====== Records shown ======

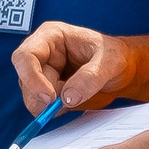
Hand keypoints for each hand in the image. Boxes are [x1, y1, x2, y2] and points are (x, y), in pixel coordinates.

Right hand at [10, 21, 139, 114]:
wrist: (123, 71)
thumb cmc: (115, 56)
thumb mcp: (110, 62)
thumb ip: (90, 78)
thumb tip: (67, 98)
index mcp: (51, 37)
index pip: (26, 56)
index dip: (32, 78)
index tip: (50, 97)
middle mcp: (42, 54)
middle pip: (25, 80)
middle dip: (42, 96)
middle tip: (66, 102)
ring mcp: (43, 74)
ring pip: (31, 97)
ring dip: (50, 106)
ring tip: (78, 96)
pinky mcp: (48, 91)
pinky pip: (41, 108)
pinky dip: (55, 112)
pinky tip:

======
====== Records shown ======

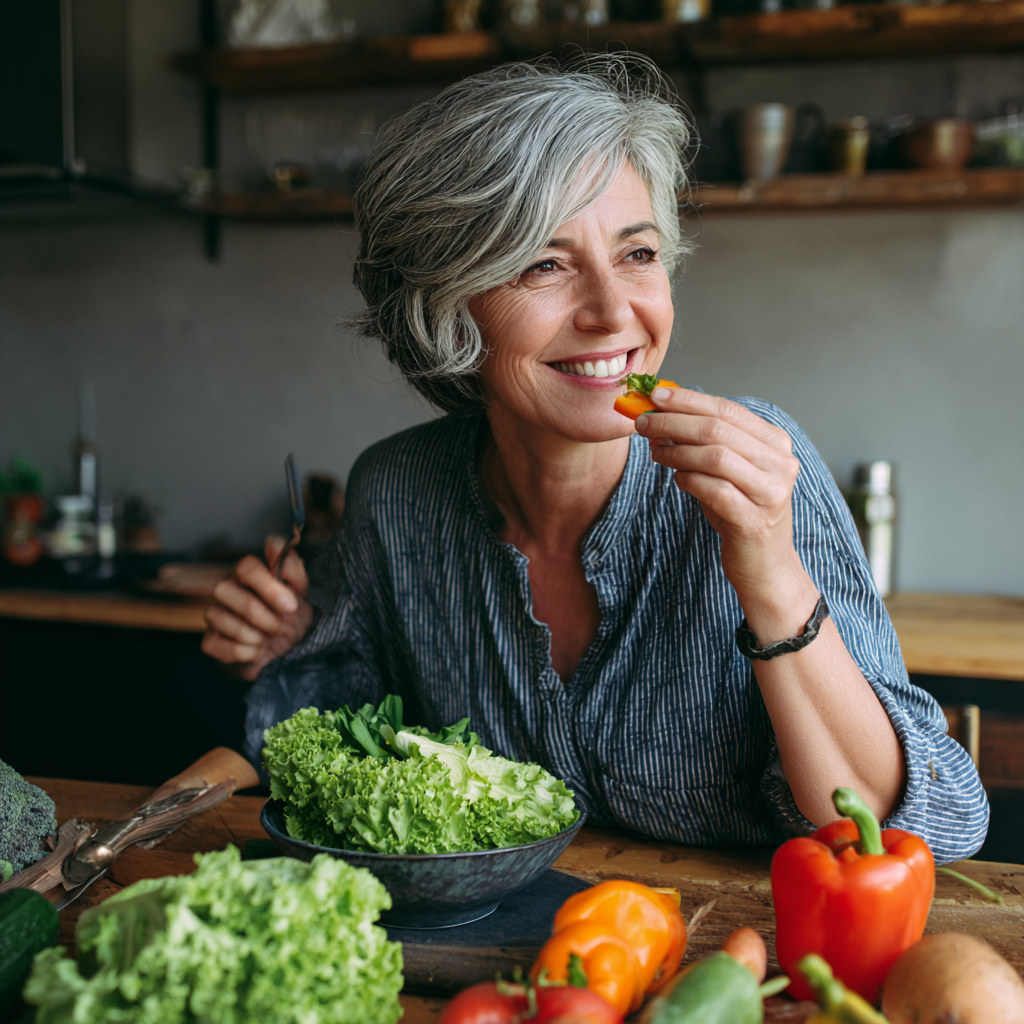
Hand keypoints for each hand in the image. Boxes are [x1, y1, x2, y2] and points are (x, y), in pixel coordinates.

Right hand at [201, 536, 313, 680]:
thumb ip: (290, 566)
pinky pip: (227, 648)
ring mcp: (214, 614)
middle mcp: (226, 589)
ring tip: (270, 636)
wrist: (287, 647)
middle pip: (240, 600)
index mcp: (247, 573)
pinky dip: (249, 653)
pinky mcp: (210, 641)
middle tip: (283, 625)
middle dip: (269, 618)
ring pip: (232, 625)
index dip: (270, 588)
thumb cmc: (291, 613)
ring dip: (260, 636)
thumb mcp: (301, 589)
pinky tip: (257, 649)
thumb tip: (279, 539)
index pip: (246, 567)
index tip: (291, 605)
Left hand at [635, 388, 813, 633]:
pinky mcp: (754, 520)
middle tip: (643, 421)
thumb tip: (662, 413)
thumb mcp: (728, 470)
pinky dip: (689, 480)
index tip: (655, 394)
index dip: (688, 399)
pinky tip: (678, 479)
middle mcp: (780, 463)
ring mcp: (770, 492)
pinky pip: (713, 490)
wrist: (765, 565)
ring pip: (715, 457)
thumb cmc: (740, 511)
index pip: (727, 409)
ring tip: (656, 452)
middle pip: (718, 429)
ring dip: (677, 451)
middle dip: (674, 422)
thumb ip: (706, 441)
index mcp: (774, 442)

======

Say how many lines in the entries include the word "index", with no text around the number.

§ **Exercise output**
12